Megan Kendrick
Ph.D. Candidate, Department of History
Believe it or not, the walls of buildings do in fact talk; well, at least the walls of hotels in Los Angeles. And they have a lot to say that is not about (or not just about) the celebrity guests they might offer refuge to from time to time. “Hotels,” says Megan Kendrick, a doctoral candidate in the USC Department of History who specializes in urban history, “are very central in the creation of the identity of a city, because they are projecting, they are advertising the city.”
“My main interest,” says Megan, “is how cities are shaped; that is, how they are officially planned, but also how they are constructed in our imagination. I have always been keenly interested in architecture and the ways in which buildings express ideas and shape lived experience.”
In her first two years at USC, through a special fellowship, Megan collaborated with researchers at the USC Center for Sustainable Cities. The Center engages in multidisciplinary research and education on the environmental, social and economic sustainability challenges facing metropolises today. The Sustainable Cities program, “opened my eyes on what it means to be part of a large collaborative project,” admits Megan, and “I really enjoyed being able to bring a historical perspective to the work being done there.”
Megan was born and raised in Southern California and that, she says, pushed her to focus on the hotels of Los Angeles and the stories they tell about the city. “When you are growing up and driving around on the freeways, you really don’t know what you’re looking at. I developed this curiosity. I wondered, why do these buildings look so bland? Why does L.A. look like it has no, or just very little, history?” But that’s a superficial reading, says Megan. You need to look a little deeper. If you do, you will find that “L.A. is fascinating. It is just that what you perceive or expect historic architecture to be has a different form here; it takes on a different shape.”
Megan’s dissertation research, supported through a fellowship from the John Randolph Haynes and Dora Haynes Foundation, covers 70 years of Los Angeles history, from 1880 through 1950. A long list of hotels, some landmark sites and others less known, yet equally interesting, are the storytellers in Megan’s research. Among those hotels featured in her research are the Raymond Hotel in South Pasadena, the Biltmore Hotel in downtown Los Angeles, the Roosevelt in Hollywood, the Figueroa (initially a hotel just for women), and the Hotel Somerville (renamed Dunbar in 1929, it was built by an African American Angeleno, John Alexander Somerville, and was intended to provide first–class amenities to African Americans). Megan argues that hotels have served as a vanguard in the shaping and imaging of the city. “Throughout different phases of urban planning history, influenced by distinct systems of transportation, hotels have played a leading role in the way Los Angeles has been planned, formed, and imagined.”

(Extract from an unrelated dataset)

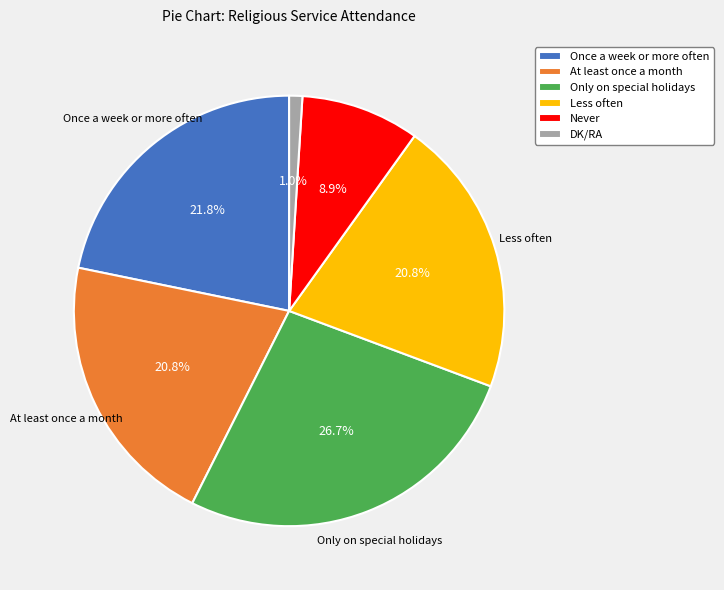

Which has a higher value, At least once a month or Only on special holidays?

Only on special holidays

A chapter–size, web–based companion to her dissertation, entitled ‘Virtual Tourisms,’ was created in 2005–2006 when Megan was a Provost fellow and part of the Annenberg School for Communication’s Digital Dissertation Program. The ‘Virtual Tourisms’ project exposes, according to Megan, “what lies behind the façade of the ‘picture perfect’ postcard [of a city].” The website allows users to adopt one of four specific historical identities, which will then limit and direct their experiences within a virtual tour of the late nineteenth century Los Angeles tourist landscape. Arranged formally as a travel album, the website provides users with the freedom to browse through topics dealing with travel, regional identity, and the space of the tourist hotel, while all the time being confronted with unexpected sights and realities. “Whether the user selects to take on the identity of an upper–class white woman, or a lower–class Chinese merchant,” says Megan, “ the site continually puts the two into conversation through unanticipated encounters.” Megan is currently seeking to have ‘Virtual Tourisms’ published in an online journal.
Megan will be graduating this year, and plans to submit the final draft of her dissertation to her committee just in time for the arrival of her third child (she and her husband are already the happy parents of twins). Looking ahead, “professionally, my first goal would be to teach,” she says. “But I am keeping my options open. I’ve done some work with architectural preservation and I really enjoyed it. Beyond teaching though, I would be interested in a career which would allow me to participate in the preservation of Los Angeles’ unique history.”